**Extrait**
______________________________

L’Europe se doit de bouger. Ce point ne fait
pas de débat. D’une part, parce que ce continent reste le bastion des droits de
l’homme dans le monde, et d’autre part, parce que les drames en Méditerranée se
suivent et ne se ressemblent pas. Plus
de 350 000 personnes ont traversé la Grande bleue en 2015, notamment au
mois d’août, 2/3 via la Grèce et 1/3 via l’Italie, seulement 0,6 % via l’Espagne.
Tous ont mis le cap vers le Nord et non vers le Sud, tout un symbole lourd de
sens. Voilà quelques faits pour commencer.
L’élan
de solidarité impressionnant de la part de l’Europe, auquel nous assistons en
ce moment, a une marraine bien identifiée, c’est Angela Merkel. Les autres
dirigeants européens, y compris François Hollande, qu’on peut répartir entre
ceux qui hésitent, ceux qui trainent les pieds et ceux qui sont hostiles, n’ont
fait que suivre le leadership allemand dans ce domaine et réagir à l’action soutenue énergiquement par l’Allemagne. « Nous avons besoin
au final d'un système ouvert de quotas pour la répartition obligatoire des
personnes qui ont un droit à l'asile ». Si la chancelière ne s’avance
pas sur les chiffres, le vice-chancelier, Sigmar Gabriel, n’hésite pas à affirmer
que « nous pouvons certainement gérer un chiffre de l'ordre du
demi-million de réfugiés par an pendant plusieurs années... peut-être même plus ». C'est ce qui a poussé des néoconservateurs américains à prétendre qu’Angela Merkel a été surnommée par les musulmans « Mère de tous les croyants ».

______________________________

**Données fournies**
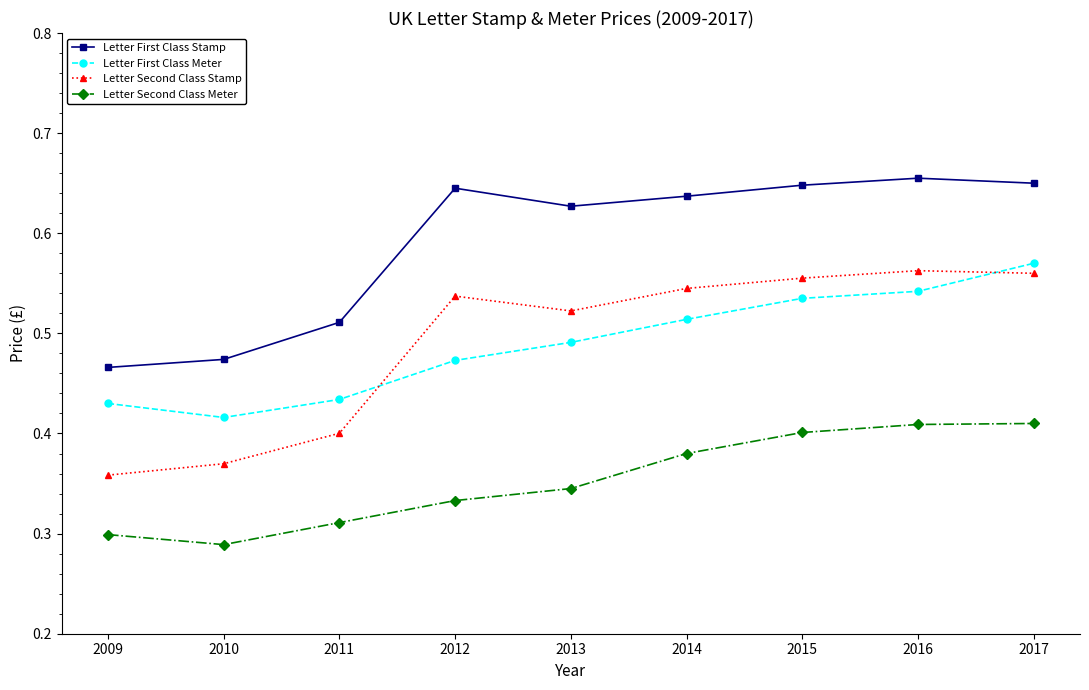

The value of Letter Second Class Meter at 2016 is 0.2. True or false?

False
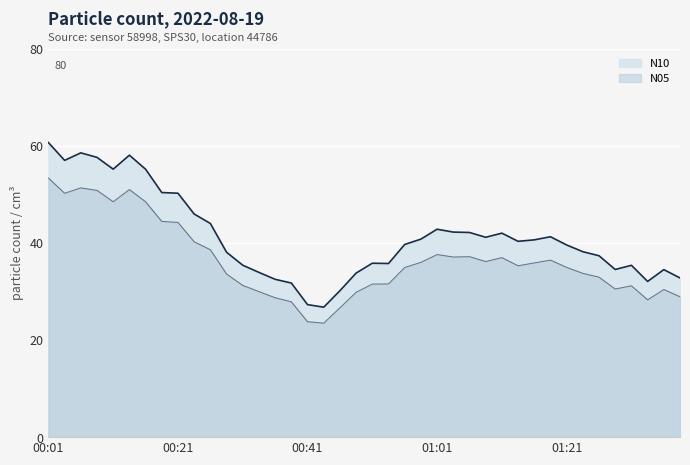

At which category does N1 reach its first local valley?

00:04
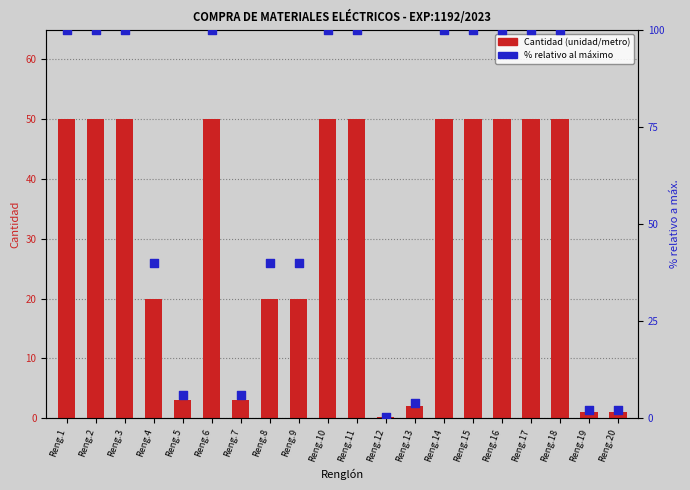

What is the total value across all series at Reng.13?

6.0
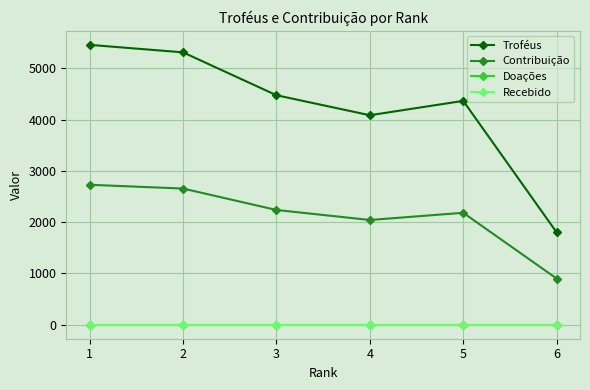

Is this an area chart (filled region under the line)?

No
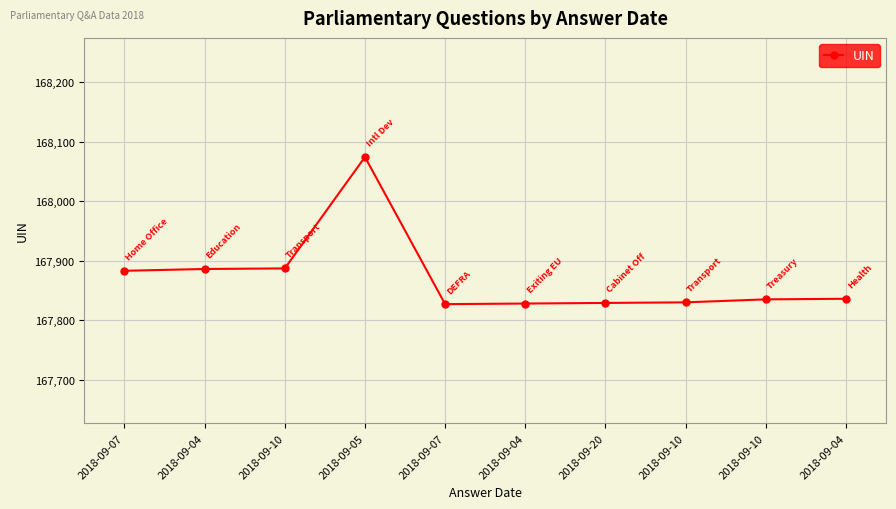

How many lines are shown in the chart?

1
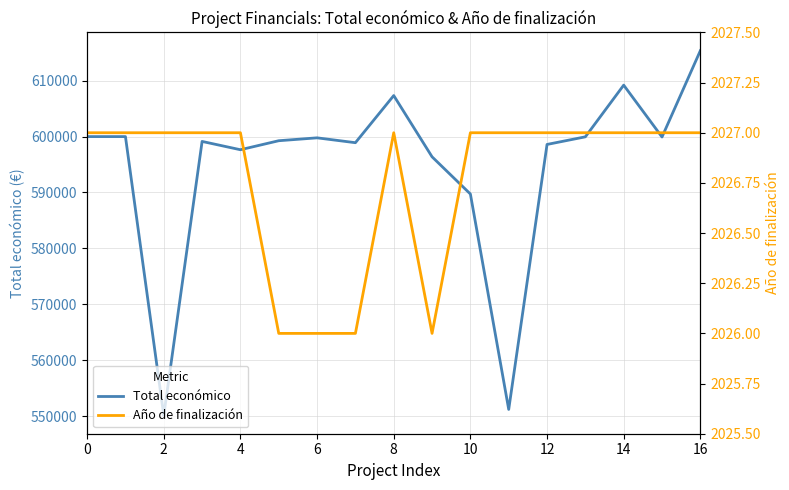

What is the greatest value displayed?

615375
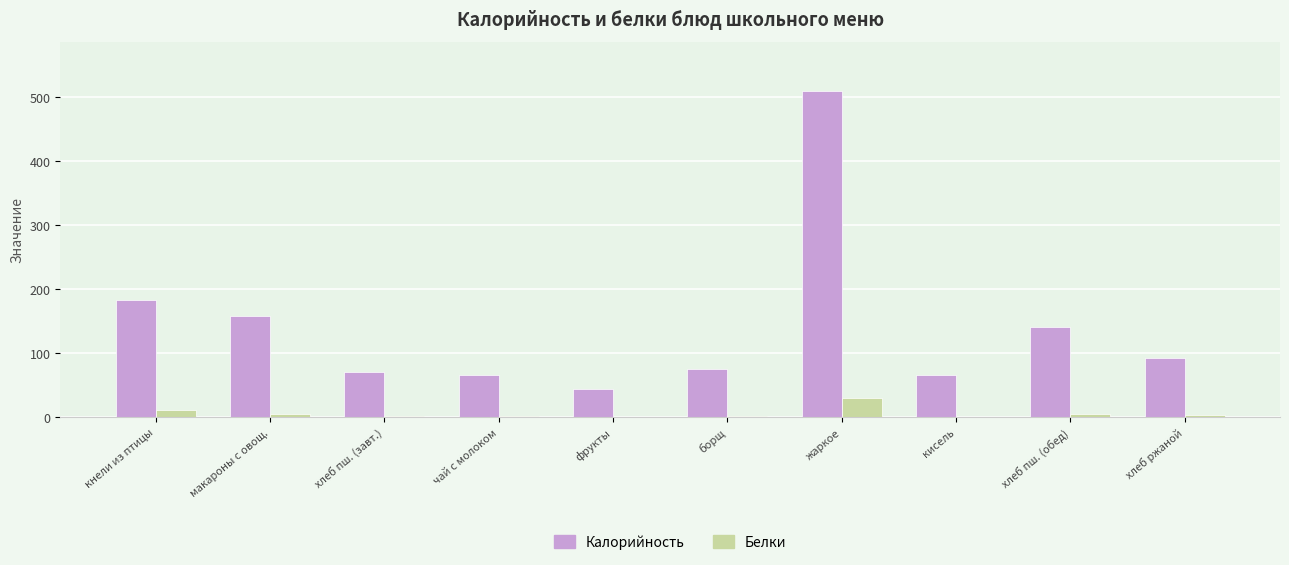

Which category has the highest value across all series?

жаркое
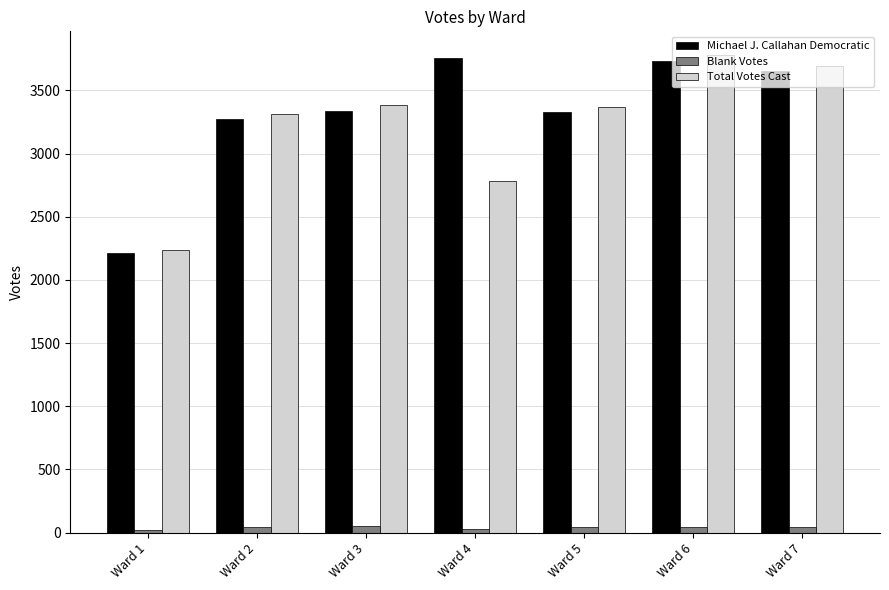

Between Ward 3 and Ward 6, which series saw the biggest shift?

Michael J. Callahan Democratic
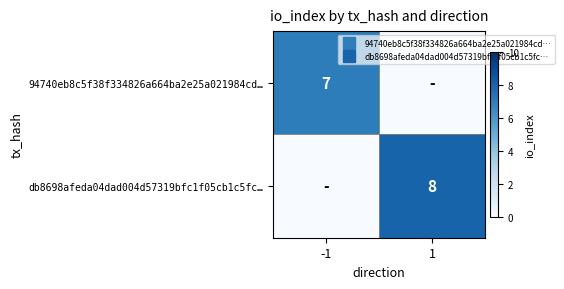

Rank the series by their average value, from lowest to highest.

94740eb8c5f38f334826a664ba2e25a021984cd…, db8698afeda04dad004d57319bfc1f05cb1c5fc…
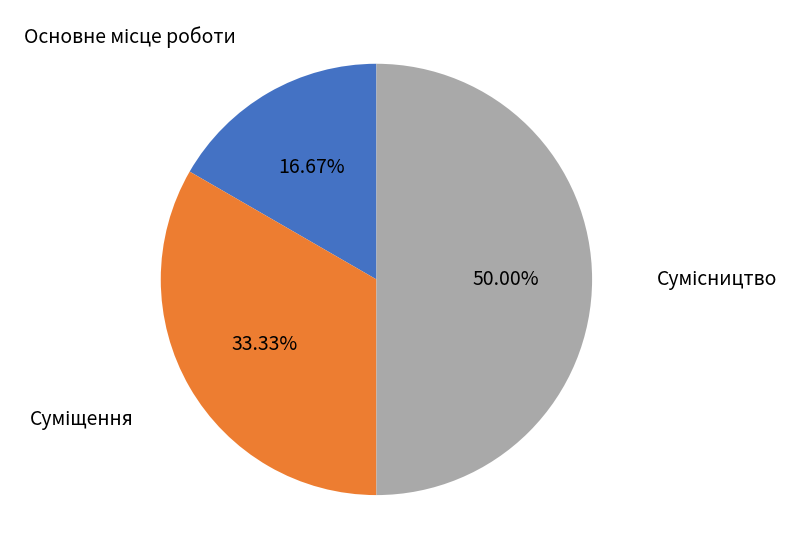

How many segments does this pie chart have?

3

______________________________

**Consigne 1**
Répondez aux questions suivantes à partir de l'extrait.
(a) Combien de personnes ont traversé la Grande bleue en 2015 ?
(b) Quelle part de ces traversées s'est faite via l'Espagne ?
(c) Quel nombre de réfugiés par an Sigmar Gabriel affirme-t-il pouvoir gérer ?
**Consigne 2**
Selon l'extrait, pourquoi l'Europe se doit-elle de bouger ? Répondez en une à trois phrases.

**Réponse 1**
(a) Plus de 350 000 personnes.
(b) Seulement 0,6 %.
(c) Un chiffre de l'ordre du demi-million de réfugiés par an pendant plusieurs années, peut-être même plus.

**Réponse 2**
L'Europe se doit de bouger parce que ce continent reste le bastion des droits de l'homme dans le monde. Elle le doit aussi parce que les drames en Méditerranée se suivent et ne se ressemblent pas.